Der Bundestagswahlkampf ist vorbei, jetzt folgt der Kampf um die Findung einer regierungsfähigen Koalition. Im Fighting Game Bundesfighter II Turbo darf passenderweise in die Rolle von Spitzenpolitiker der gewählten Parteien geschlüpft werden, welche um die Vorherrschaft kämpfen. Bundesfighter II Turbo wird im Browser gespielt und kommt im populären Retro-Pixel-Look daher. Wie im Genre üblich können auch allerhand kuriose Special Moves ausgepackt werden: so lässt Merkels Charakter eine „Flüchtlingswelle“ los und Schulz überrollt die Konkurrenz mit dem Schulz-Zug. Hier geht’s zum Gratis-Spiel.

Thematisch für uns relevant ist der Sprungangriff des AfD-Politikers Alexander Gauland. Dieser formt mit seinem Körper durch akrobatische Höchstleistungen eine Figur, die arg an ein Hakenkreuz erinnert.
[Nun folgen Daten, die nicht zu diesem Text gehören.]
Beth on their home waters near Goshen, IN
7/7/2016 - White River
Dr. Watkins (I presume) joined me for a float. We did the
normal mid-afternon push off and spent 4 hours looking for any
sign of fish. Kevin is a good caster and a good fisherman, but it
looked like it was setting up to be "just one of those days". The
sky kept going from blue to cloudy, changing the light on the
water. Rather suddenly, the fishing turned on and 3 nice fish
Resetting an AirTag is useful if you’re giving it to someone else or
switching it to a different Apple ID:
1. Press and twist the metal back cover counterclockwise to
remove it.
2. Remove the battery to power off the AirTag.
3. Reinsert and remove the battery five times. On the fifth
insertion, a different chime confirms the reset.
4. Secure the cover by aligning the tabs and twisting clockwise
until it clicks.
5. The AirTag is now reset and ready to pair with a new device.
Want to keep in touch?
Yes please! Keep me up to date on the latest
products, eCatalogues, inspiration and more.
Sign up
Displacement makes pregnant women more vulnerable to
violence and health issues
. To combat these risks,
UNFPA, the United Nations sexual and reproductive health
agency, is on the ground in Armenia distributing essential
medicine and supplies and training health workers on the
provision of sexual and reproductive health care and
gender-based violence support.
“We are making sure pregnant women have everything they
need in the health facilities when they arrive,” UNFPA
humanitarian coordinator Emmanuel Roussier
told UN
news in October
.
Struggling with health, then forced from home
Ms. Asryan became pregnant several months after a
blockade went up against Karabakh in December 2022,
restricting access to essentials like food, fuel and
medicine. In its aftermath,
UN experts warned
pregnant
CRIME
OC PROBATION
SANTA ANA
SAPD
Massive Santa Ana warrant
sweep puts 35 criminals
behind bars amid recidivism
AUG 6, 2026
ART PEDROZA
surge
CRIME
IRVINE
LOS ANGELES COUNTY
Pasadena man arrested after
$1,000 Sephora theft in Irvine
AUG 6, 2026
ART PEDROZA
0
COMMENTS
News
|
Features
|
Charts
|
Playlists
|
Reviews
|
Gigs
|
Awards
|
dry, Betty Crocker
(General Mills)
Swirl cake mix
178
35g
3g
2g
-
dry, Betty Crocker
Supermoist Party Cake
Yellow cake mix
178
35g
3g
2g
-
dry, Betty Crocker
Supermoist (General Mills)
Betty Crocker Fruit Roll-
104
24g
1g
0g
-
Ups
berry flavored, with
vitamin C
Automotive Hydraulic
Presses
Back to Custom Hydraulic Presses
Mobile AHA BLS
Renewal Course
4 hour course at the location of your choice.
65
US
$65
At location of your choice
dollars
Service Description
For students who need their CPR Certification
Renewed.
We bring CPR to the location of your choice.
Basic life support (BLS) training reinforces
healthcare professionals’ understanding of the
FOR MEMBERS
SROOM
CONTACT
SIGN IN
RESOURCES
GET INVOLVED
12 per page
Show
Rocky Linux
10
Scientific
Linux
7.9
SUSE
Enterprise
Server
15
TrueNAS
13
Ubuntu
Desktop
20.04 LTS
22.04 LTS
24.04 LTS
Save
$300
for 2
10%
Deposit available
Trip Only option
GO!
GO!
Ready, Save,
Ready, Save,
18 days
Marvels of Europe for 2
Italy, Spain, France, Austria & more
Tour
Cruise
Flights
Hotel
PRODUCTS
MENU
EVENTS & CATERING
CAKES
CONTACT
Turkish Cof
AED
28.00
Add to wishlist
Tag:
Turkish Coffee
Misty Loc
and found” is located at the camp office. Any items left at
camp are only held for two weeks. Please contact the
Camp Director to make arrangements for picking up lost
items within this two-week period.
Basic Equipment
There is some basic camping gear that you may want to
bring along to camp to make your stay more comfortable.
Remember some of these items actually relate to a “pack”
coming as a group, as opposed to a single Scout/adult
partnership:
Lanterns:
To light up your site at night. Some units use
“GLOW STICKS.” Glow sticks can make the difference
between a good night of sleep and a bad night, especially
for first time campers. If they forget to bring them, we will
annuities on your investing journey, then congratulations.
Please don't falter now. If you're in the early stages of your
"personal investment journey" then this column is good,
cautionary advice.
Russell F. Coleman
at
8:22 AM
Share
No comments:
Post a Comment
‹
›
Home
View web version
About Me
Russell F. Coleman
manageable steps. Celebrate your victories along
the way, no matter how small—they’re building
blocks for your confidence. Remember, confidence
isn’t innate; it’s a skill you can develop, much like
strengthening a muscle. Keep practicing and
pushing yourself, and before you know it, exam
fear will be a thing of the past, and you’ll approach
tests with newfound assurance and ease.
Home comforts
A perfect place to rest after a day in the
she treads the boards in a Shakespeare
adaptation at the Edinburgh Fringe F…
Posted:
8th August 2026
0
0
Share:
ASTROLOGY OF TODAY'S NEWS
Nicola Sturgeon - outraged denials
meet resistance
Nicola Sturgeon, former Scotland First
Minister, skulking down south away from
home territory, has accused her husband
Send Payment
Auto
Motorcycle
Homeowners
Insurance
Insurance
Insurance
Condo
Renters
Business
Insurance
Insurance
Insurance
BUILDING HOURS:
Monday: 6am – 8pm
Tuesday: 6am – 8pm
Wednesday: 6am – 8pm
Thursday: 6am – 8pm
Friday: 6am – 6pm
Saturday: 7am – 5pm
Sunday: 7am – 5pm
Vermutlich augenzwinkernd lehnten die Macher auf Anfrage von Spiegel Online diese Bezeichnung ab, so sei es kein Hakenkreuz sondern „einfach eine Sprungattacke“. Diverse Portale haben den Hakenkreuz-Angriff angemerkt, neben Spiegel Online z. B. Heise oder Der Standard.

Durch eine Gesetzesänderung sind seit 1994 mit § 86a Abs. 2 StGB auch jene Kennzeichen erfasst, die den tatsächlich verbotenen „zum Verwechseln ähnlich sind“. Es liegt nahe davon auszugehen, dass auch diese Darstellung im Spiel durchaus den Kennzeichencharakter erfüllen kann. Da offenbar das momentane Motto der USK in dieser Hinsicht better safe than sorry lautet, wie diverse Ergebnisse des Beratungsservice belegen, wäre es plausibel, dass sie den Titel in dieser Form nicht kennzeichnen würden bzw. gar nicht erst zur Prüfung zulassen. Vergleichbar wäre z. B. die Nutzung der alternativen Version des Truppenkennzeichens der 21. Panzer-Division der Wehrmacht in der USK-Version von Steel Division: Normandy 44, da das an sich nicht verbotene Kennzeichen – vermutlich – einen Teil des von der 1982 verbotenen, rechtsextremen Organisation VSBD/PdA verwendeten Keltenkreuzes enthalten könnte und damit unter den Paragraphen fallen könnte, zumindest nach offensichtlich genutzten Beratungsservice der USK. Ein weiteres kurioses Beispiel für Hakenkreuz-Zensur ist der Level-Umbau im originalen Doom in Version 1.4, da das Layout ein Hakenkreuz darstellte; wobei sicherlich die USK damals noch nicht derart in Entwicklungsprozesse involviert war.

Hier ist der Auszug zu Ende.